- Host city: Yellowknife, Northwest Territories
- Arena: Yellowknife Curling Centre
- Dates: January 30–31
- Winner: Team Skauge
- Curling club: Yellowknife CC, Yellowknife
- Skip: Greg Skauge
- Third: Tom Naugler
- Second: Brad Patzer
- Lead: Robert Borden
- Finalist: Glen Hudy

= 2021 Northwest Territories Men's Curling Championship =

The 2021 Northwest Territories Men's Curling Championship, the men's territorial curling championship for the Northwest Territories, was held from January 30 to 31 at the Yellowknife Curling Centre in Yellowknife, Northwest Territories. The winning Greg Skauge rink represented the Northwest Territories at the 2021 Tim Hortons Brier in Calgary, Alberta, and finished with a 2–6 record. The event was held in conjunction with the 2021 Northwest Territories Scotties Tournament of Hearts, the provincial women's championship.

Due to the COVID-19 pandemic in Canada, the reigning championship rink skipped by Jamie Koe could not commit to the quarantine process in order to compete at the national championship. Only two teams, clubmates Glen Hudy and Greg Skauge, entered the event. The event was played in a best of three series. Team Skauge won the event two games to one.

▸ **Problem 1**: According to the championship article above, what record did the Skauge rink finish with at the 2021 Tim Hortons Brier?
▸ **Problem 2**: Using the championship article above, list each member of the winning team along with that player's position.
▸ **Problem 3**: Transcribe the passage of the championship article starting at "The 2021 Northwest Territories Men's" and ending at "provincial women's championship.".

▸ **Dataset extract**:
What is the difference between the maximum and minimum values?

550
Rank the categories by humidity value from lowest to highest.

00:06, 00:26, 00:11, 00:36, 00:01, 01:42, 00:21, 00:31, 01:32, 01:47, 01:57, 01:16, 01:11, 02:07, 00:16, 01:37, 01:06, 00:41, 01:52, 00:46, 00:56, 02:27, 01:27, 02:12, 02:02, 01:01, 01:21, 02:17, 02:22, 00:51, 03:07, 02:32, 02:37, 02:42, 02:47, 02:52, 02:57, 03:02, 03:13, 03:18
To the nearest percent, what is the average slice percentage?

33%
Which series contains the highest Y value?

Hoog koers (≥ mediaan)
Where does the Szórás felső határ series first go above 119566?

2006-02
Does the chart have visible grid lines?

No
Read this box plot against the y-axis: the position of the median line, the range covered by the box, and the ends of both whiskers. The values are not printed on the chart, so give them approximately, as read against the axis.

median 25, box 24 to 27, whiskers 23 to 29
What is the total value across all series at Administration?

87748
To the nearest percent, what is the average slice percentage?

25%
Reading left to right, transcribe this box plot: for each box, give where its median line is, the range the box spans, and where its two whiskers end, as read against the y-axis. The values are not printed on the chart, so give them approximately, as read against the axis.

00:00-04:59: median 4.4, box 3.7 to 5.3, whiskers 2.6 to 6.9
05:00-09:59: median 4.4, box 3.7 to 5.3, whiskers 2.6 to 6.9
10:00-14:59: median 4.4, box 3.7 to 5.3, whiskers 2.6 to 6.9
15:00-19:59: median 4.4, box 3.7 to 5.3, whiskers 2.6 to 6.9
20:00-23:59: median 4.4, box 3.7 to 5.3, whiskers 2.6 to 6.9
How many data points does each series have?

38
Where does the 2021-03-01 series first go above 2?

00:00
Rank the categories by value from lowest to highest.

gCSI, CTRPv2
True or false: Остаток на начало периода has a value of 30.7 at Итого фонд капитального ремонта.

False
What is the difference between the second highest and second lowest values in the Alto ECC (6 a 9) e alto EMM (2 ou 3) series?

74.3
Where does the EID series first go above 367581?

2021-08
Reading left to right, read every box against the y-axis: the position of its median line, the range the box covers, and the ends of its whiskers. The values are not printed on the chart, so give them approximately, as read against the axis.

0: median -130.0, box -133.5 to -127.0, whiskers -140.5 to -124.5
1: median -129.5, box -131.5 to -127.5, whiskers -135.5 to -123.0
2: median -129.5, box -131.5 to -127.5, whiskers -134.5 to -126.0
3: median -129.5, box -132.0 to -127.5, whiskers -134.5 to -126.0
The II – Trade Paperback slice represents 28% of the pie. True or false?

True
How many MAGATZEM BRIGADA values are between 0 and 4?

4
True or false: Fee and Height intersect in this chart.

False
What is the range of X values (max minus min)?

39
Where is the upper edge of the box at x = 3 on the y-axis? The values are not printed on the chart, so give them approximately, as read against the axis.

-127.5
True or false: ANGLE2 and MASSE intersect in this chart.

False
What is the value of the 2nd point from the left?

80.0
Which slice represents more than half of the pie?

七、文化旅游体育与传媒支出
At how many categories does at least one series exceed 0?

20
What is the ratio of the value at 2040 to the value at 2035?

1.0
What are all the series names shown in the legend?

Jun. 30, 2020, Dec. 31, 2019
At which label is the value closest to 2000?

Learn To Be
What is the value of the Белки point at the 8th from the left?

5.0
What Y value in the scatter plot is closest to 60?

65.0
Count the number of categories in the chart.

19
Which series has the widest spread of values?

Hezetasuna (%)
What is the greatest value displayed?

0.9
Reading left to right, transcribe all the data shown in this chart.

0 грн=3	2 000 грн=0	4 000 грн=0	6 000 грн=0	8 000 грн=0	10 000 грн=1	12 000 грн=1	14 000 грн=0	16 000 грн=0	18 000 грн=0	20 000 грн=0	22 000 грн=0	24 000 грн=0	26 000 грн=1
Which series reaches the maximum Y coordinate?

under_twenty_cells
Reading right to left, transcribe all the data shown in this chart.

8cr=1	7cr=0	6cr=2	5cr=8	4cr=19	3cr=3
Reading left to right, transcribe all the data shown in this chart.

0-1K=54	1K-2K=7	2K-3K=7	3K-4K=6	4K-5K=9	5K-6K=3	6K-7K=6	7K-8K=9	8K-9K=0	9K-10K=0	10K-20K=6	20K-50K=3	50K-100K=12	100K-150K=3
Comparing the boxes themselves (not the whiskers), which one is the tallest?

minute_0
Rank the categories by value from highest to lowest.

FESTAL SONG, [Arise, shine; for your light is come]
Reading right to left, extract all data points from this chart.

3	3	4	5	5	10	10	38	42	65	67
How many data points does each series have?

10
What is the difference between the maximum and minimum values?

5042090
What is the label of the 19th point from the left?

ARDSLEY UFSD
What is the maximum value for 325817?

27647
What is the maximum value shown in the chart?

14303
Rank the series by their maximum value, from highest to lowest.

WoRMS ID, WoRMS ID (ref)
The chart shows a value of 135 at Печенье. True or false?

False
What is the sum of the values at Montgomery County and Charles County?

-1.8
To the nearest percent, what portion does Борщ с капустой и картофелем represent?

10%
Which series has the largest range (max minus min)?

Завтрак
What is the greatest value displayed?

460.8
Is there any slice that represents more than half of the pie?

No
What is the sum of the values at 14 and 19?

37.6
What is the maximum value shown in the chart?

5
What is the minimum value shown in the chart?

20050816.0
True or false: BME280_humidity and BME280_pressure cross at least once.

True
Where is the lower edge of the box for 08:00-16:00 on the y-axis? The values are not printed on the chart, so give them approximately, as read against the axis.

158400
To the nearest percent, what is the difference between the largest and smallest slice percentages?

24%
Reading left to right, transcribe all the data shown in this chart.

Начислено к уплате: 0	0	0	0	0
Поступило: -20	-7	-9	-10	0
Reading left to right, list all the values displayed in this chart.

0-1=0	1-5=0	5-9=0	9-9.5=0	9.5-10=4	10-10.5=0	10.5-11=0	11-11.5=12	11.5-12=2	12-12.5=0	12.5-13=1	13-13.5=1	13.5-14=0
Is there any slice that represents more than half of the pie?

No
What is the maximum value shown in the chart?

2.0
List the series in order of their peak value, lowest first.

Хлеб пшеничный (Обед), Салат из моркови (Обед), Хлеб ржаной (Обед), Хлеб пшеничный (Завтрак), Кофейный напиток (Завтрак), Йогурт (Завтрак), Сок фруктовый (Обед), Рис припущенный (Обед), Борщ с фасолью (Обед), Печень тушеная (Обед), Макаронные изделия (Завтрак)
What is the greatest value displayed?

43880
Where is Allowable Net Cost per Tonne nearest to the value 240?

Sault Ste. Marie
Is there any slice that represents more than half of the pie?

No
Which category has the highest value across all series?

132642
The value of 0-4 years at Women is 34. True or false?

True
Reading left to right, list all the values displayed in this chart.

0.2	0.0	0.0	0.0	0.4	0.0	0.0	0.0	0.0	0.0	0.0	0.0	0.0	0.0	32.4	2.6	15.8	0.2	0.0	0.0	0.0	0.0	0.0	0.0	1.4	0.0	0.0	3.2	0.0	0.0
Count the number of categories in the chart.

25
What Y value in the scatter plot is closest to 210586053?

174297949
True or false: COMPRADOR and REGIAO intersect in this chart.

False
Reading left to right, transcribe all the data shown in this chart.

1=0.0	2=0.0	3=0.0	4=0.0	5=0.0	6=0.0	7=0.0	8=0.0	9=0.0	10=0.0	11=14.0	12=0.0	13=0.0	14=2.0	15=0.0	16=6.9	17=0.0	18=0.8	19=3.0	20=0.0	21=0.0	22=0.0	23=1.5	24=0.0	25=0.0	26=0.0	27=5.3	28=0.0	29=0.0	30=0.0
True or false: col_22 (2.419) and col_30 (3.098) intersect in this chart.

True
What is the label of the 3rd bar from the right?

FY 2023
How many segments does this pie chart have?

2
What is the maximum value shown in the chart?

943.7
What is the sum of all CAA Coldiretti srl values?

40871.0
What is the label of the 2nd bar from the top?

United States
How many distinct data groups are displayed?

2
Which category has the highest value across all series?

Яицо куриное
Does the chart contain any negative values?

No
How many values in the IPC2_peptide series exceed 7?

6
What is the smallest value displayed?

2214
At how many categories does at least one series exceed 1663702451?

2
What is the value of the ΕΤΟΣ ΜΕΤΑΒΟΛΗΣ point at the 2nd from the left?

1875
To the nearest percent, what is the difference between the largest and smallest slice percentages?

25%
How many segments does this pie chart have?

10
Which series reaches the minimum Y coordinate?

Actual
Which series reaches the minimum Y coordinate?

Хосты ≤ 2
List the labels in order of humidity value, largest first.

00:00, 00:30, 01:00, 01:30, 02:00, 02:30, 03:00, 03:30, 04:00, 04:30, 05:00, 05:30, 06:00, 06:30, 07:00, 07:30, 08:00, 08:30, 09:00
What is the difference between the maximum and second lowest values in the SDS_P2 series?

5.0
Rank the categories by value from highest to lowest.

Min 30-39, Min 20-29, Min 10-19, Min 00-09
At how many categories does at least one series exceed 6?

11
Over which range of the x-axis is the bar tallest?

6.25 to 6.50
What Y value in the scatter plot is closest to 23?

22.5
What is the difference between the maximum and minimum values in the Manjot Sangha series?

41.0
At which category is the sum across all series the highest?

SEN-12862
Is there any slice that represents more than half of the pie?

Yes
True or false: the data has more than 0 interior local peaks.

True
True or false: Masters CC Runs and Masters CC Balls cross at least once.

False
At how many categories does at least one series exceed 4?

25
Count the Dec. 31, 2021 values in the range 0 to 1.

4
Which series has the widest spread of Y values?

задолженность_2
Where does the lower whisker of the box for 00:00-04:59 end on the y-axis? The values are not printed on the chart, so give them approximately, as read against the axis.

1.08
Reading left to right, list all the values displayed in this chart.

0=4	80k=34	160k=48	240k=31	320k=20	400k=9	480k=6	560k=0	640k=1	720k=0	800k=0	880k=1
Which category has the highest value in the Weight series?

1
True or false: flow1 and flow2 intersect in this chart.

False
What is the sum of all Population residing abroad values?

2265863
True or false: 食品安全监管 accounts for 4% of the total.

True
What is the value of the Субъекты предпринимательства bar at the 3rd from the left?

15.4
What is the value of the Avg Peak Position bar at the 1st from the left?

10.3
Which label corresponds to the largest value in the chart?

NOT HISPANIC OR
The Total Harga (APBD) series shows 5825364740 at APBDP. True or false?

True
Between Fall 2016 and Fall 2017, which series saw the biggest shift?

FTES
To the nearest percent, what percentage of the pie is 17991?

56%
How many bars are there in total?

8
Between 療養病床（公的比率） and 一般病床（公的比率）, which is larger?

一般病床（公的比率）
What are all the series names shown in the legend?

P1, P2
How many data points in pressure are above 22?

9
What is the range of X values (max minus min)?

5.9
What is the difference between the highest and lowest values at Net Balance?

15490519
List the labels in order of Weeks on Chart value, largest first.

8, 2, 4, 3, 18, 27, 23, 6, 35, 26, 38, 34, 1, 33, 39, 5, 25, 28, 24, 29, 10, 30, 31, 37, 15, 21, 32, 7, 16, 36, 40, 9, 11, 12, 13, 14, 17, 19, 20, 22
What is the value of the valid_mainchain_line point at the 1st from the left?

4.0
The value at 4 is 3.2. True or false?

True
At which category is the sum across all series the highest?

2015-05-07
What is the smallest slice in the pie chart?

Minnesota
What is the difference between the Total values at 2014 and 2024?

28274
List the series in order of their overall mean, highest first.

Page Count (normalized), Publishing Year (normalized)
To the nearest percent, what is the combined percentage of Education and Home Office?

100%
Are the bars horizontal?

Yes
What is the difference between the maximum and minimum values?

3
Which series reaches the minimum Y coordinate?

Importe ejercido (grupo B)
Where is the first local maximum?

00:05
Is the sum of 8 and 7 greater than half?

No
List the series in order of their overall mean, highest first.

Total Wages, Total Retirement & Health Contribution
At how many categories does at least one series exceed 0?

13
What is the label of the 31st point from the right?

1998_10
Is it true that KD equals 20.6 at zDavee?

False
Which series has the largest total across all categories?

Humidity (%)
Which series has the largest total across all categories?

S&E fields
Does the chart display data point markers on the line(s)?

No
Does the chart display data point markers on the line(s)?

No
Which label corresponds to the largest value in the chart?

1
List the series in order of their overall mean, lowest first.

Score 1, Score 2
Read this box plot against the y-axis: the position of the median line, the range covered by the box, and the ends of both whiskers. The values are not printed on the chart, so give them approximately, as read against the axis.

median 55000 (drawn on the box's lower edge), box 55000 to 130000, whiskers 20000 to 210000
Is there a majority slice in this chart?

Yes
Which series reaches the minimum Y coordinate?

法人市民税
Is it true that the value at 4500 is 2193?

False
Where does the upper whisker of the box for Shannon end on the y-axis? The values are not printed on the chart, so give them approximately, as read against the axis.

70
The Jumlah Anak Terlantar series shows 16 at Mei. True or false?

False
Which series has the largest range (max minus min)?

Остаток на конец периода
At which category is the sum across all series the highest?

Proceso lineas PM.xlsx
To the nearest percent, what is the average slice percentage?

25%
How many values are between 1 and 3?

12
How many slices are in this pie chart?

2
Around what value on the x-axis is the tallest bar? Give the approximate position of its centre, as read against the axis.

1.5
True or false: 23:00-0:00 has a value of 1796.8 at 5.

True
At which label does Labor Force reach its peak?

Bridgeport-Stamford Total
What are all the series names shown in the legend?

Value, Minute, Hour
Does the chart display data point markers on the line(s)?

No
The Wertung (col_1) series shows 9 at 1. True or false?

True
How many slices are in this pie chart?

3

▸ **Task response 1**: 2–6

▸ **Task response 2**:
Greg Skauge (Skip)
Tom Naugler (Third)
Brad Patzer (Second)
Robert Borden (Lead)

▸ **Task response 3**:
The 2021 Northwest Territories Men's Curling Championship, the men's territorial curling championship for the Northwest Territories, was held from January 30 to 31 at the Yellowknife Curling Centre in Yellowknife, Northwest Territories. The winning Greg Skauge rink represented the Northwest Territories at the 2021 Tim Hortons Brier in Calgary, Alberta, and finished with a 2–6 record. The event was held in conjunction with the 2021 Northwest Territories Scotties Tournament of Hearts, the provincial women's championship.